Für seine Verdienste um seine Gemeinde und den Wiederaufbau wurden Janßen zahlreiche Ehrungen zuteil. Seit 1945 fungierte er als Dechant. 1949 ernannte ihn der Bischof zum Ehrendomkapitular. Anlässlich seines silbernen Ortsjubiläums am 15. August 1951 verlieh ihm die Stadt Wesel für seine Leistungen die Ehrenbürgerwürde. Drei Jahre später erhielt er gemeinsam mit Johannes Bölitz und Dr. Paul Monjé das Bundesverdienstkreuz, für seine Leistungen wie auch seine Arbeit im Schul- und Kulturausschuss. 1952 wurde er zum Bischöflichen Kommissar für den Niederrhein berufen; diese Funktion hatte er zwölf Jahre inne. Zu Ehren seines goldenen Priesterjubiläums am 17. Juni 1955 erschien neben Weihbischof Baaken auch der spätere Bundespräsident Heinrich Lübke, damals noch Bundesminister und Abgeordneter des Wahlkreises Dinslaken-Wesel.
Am 2. Januar 1960 verzichtete Janßen auf seine Pfarrstelle und machte so den Weg für seinen Nachfolger Paul Dyckmans frei. Im gleichen Jahr verlieh ihm Papst Johannes XXIII. in Anerkennung seines priesterlichen Schaffens die Würde eines Päpstlichen Hausprälaten.
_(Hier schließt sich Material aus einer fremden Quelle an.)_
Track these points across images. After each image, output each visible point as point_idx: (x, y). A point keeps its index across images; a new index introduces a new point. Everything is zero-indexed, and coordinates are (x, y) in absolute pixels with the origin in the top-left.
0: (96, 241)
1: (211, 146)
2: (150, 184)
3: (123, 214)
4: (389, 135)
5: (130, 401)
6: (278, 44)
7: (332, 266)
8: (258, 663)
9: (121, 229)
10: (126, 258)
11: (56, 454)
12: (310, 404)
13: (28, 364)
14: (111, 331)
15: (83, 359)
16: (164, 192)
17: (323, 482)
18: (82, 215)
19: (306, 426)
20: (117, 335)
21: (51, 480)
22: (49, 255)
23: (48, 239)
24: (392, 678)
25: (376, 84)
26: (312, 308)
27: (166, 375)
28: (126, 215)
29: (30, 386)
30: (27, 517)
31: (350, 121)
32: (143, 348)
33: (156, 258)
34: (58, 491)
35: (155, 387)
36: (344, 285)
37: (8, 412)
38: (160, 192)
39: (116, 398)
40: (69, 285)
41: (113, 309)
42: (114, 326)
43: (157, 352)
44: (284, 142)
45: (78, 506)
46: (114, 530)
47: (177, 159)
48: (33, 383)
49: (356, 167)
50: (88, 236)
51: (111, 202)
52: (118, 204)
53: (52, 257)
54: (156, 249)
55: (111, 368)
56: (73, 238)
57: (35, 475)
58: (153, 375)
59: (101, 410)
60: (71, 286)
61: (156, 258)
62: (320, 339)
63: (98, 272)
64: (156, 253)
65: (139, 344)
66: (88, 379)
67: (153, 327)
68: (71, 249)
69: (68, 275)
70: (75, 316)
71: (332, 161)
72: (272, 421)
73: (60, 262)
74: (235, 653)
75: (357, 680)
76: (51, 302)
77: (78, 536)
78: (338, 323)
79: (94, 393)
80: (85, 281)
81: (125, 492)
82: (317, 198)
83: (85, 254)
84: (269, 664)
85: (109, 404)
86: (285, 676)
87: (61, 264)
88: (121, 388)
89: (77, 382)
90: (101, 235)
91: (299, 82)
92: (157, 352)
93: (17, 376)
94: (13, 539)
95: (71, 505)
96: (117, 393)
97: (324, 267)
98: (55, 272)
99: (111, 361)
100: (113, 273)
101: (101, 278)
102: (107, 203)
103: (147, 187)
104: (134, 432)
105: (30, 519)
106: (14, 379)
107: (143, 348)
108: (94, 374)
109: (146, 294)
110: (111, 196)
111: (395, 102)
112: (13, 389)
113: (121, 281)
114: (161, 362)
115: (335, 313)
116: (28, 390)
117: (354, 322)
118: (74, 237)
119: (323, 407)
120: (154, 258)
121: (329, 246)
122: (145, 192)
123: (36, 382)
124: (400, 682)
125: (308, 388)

Josef Janßen verbrachte seinen Lebensabend in Wesel, nahm bis zuletzt aktiv am kirchlichen Leben teil und verstarb nach kurzer Krankheit am 5. April 1966 im Marienhospital. Seine Beisetzung fand am 13. April nach einem bewegenden Trauerzug durch die Stadt auf dem Friedhof an der Caspar-Baur-Straße statt. Nach ihm benannte die Stadt anlässlich des Stadtjubiläums am 15. Oktober 1966 die frühere Feldstraße in Pastor-Janßen-Straße um.